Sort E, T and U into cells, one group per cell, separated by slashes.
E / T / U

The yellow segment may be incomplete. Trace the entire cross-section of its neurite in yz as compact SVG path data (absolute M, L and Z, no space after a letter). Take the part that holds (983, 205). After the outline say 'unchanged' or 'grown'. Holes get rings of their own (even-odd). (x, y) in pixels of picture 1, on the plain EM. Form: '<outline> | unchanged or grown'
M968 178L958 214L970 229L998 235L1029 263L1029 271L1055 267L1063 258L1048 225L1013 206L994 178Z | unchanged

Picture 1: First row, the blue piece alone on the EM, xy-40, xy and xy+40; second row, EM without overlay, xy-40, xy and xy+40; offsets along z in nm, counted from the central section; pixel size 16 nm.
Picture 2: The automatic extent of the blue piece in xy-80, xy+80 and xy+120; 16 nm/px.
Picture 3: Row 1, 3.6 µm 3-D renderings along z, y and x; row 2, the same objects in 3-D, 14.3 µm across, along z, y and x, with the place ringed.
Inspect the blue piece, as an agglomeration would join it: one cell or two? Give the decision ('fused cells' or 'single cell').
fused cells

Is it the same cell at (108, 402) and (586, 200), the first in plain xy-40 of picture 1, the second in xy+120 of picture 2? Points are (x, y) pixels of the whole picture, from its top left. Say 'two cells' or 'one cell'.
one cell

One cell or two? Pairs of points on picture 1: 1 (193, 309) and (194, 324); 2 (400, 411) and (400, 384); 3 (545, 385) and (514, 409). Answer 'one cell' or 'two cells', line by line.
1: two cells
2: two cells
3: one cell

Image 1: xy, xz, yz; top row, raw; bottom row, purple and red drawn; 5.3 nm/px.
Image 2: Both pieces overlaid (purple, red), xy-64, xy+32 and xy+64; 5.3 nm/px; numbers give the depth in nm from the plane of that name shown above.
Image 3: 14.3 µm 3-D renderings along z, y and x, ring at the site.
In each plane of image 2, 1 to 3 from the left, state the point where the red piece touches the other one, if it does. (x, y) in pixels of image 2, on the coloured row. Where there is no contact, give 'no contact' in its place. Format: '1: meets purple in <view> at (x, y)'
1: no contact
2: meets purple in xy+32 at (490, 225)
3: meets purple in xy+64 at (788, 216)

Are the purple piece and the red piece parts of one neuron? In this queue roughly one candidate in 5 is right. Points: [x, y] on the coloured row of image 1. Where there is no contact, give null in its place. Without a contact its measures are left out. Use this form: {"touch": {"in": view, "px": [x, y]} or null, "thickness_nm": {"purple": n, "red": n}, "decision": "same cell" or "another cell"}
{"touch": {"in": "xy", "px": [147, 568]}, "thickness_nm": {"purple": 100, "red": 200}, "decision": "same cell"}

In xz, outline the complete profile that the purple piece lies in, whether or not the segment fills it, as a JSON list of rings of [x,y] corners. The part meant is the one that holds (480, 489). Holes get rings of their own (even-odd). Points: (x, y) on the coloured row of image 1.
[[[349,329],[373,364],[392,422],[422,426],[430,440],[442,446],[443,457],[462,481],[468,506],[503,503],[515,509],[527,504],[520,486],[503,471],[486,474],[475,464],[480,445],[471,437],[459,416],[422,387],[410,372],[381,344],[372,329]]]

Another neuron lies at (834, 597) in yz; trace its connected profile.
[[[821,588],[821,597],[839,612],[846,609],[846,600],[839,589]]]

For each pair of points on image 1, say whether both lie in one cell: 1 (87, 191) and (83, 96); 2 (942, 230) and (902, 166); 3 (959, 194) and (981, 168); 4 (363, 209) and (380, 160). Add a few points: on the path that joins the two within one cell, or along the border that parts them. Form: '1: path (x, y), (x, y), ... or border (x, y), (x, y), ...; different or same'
######
* [Task details] If a line in the entries contains the word "renderings", copy that line out.

* [Completed task]
Picture 3: Row 1, 3.6 µm 3-D renderings along z, y and x; row 2, the same objects in 3-D, 14.3 µm across, along z, y and x, with the place ringed.
Image 3: 14.3 µm 3-D renderings along z, y and x, ring at the site.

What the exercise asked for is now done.